Biometric security could do away with passwords
Published 13 March 2015
With hackers and cyber thieves running rampant online, efforts to create stronger online identity protection are leading major tech firms to invest in biometric security methods. Analysts predict that 15 percent of mobile devices will be accessed with biometrics in 2015, and the number will grow to 50 percent by 2020.
With hackers and cyber thieves running rampant online, efforts to create stronger online identity protection are leading major tech firms to invest in biometric security methods.
As Business Insider reports, firms are incorporating biometrics — the recognition of a user through fingerprint, iris, voice, or facial scans — to stay ahead in a competitive industry.
“I would love to kill the password dead as a primary security method because it’s terrible,” said White House cybersecurity coordinator Michael Daniel to a security tech forum last year.
Daniel’s statement foreshadowed larger industry moves, first and foremost with Apple’s successful introduction of Touch ID in its latest lines of iPhones. This move on the part of such a large company has led to a growing conversation about biometrics, and has spurred others to follow.
Samsung has now introduced its own fingerprint scanner, and Qualcomm recently unveiled its 3D fingerprint technology, which is now being built into the chips of many of its devices.
In tens of millions of cases, passwords have been stolen in breaches of major retailers, including companies such as Target, Home Depot, and JP Morgan Chase.
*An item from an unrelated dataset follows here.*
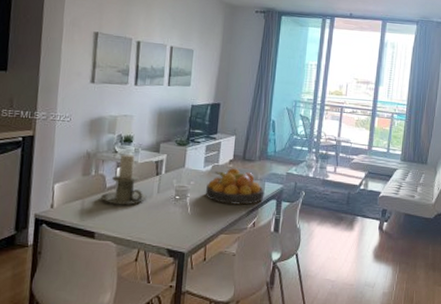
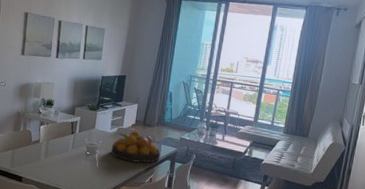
candle holder: present [100,154,148,205] -> none [27,115,64,157]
It is one of the principal elements of identity theft.
“Biometrics are likely to be a major part of any new identity verification effort,” said Ramesh Kesanupalli, the vice president of Fast Identity Online Alliance (FIDO). “If you don’t eliminate dependency on the password you’re not solving the problem, you are only treating the symptom.” FIDO includes 170 members including manufacturers of hardware and software.
Many industry experts also share that outlook.
“Moving the world away from passwords is an enormous task, and FIDO will succeed where others have failed,” said Microsoft program manager Dustin Ingalls.
International Data Corp predicts that 15 percent of mobile devices will be accessed with biometrics in 2015, and the number will grow to 50 percent by 2020.
Some worry, though, that instead of fixing security problems, biometrics will only create a new universe of risks.
“If you have a credit card that gets compromise you can get a new credit card, but what do you do if your iris or your fingerprints get compromised?” said Sascha Meinrath, head of the New America Foundation’s X-Lab, which studies new technologies. “This presents an entire new realm of security problems,” he said.
Meinrath said that there have already been successful efforts to fake people’s fingerprints, and that the security that biometrics could provide could also be compromised.
At the least, biometrics will serve as an important weapon in the fight against cyber terrorism, especially at a time when major companies have suffered large losses from data theft.
“We don’t know what the technology will be,” said James Lewis, a cybersecurity specialist at the Center for Strategic and International Studies in Washington. “Consumers will decide what they like, and we will then see if the bad guys can figure out how to crack it,” he said.